Don't know how Autrians can hope to deal with climate change...

LIke they deal with all other knotty issues. Either denial of the problem, or claim that the free market is the optimal solution for all problems.

Matt Franko said...

Tom B.

"since the competition of diverse interests in such a government promised to limit the power of special interests far more than any small parochial (in this case read anarcho-Austrian) authority."

Very good application of the two words 'power' and 'authority' you come up with here imo... rsp,

Marian Ruccius said...

@ Matt Franko:

Thanks. Your comment also made me go back and leaf through Harold Laski's Authority in the Modern State.

Made me worry once again about a communication challenge that MMT faces: on the one hand, MMT's description of the origins of money has the sovereign acting almost like a despot (I know this is purely a representation of the technical realities of money creation). On the other, MMTers seek to use tax driven money to provision the state for the public good. This is entirely consistent, but one can see how such acknowledgement of the nature of sovereignty might be of instinctive consternation to libertarians. Even though the facts are the facts.

Tom Hickey said...

As a non-American, it seems to me that the single great contribution of American political theory is that made by Alexander Hamilton in the federalist papers, when he argued that liberty was best assured by strong central government, since the competition of diverse interests in such a government promised to limit the power of special interests far more than any small parochial (in this case read anarcho-Austrian) authority. And, in fact, the public purpose can only be served by a Government which uses its currency-issuing power to transfer real resources from the private sector for public purposes.

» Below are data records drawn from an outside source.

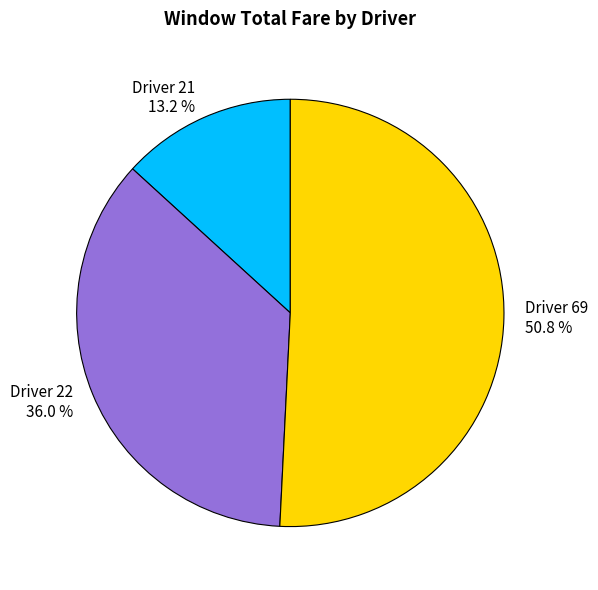

To the nearest percent, what is the difference between the Driver 22 and Driver 69 slice percentages?

15%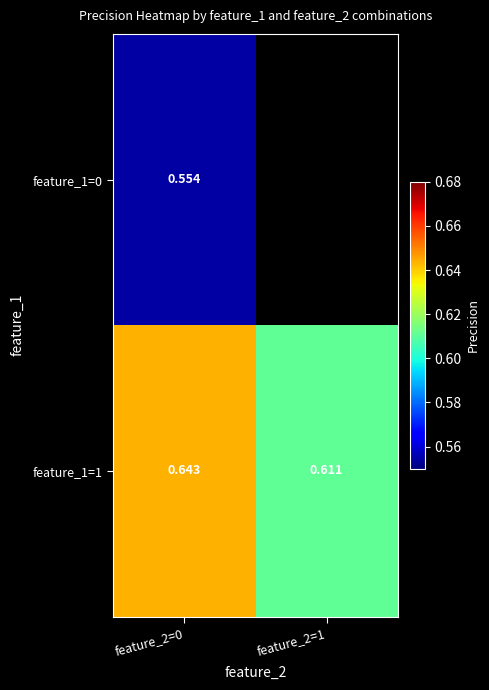

How many distinct data groups are displayed?

2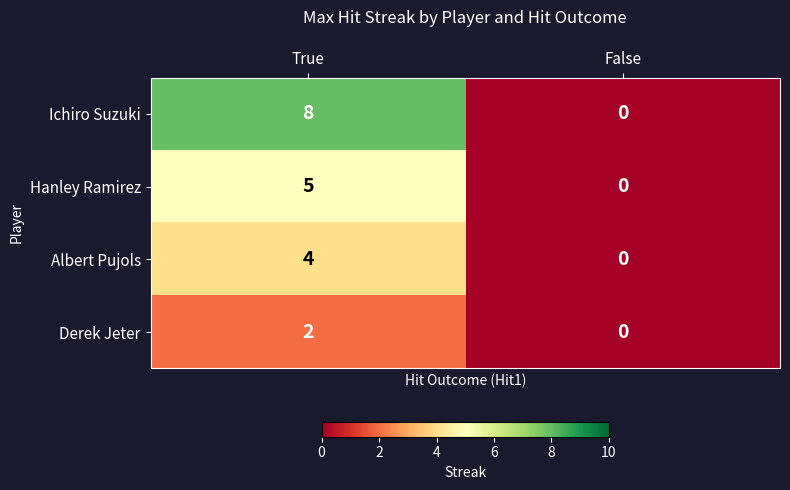

The value of Derek Jeter at False is -1. True or false?

False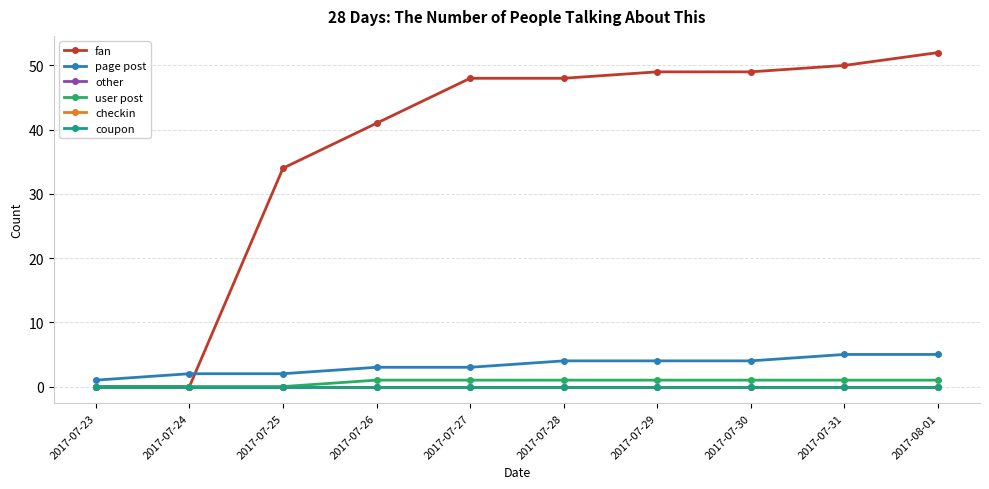

Between 2017-07-28 and 2017-07-27, which is larger?

2017-07-28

Yes, and Hamilton made sure that the special interests that would be vying with each other thereby creating checks and balances on factional power, were all elite interests in republic rather than the popular democracy advocated by Tom Paine, or even the state interests advocated by Thomas Jefferson et al. This ensured a plutocracy of financial capital, industrial capital and agricultural capital vying for power and "balancing" each other's interests.

Marian Ruccius said...

@Tom Hickey Very instructive comment -- as an outsider, I see that this account makes a lot of sense. But was that not the nature of the beast, as well? I mean, my take on the American Revolution (War of Independence) is that it was more about elite land speculators irate about the restrictions on westward expansion in the 1774 QC Act than a popular uprising. I am perhaps biased, as a Canadian, in feeling that the biggest danger to democracy was then, and are today, as with local elites in Canada's provinces, the state interests. I mean, it was no surprise that the slavers and their descendents presented their arguments in terms of states' rights. I am no fan of financial interests mind you, and agree that Paine had a lot to say.

Tom Hickey said...

There was a significant movement advocating popular democracy in the US at the time of the founding, mostly centered in Pennsylvania. Tom Paine was virtually alone among those recognized now as the founders in advocating for popular democracy, and the popular democracy movement was put down in the Whiskey Rebellion when President Washington personally lead a militia to put down the revolt. This ratified the power of central government wrt to populism. The Civil War decided it wrt states' rights. Thus, Presidents Washington and Lincoln solidified the centralized power of the US federal government through the use of violence.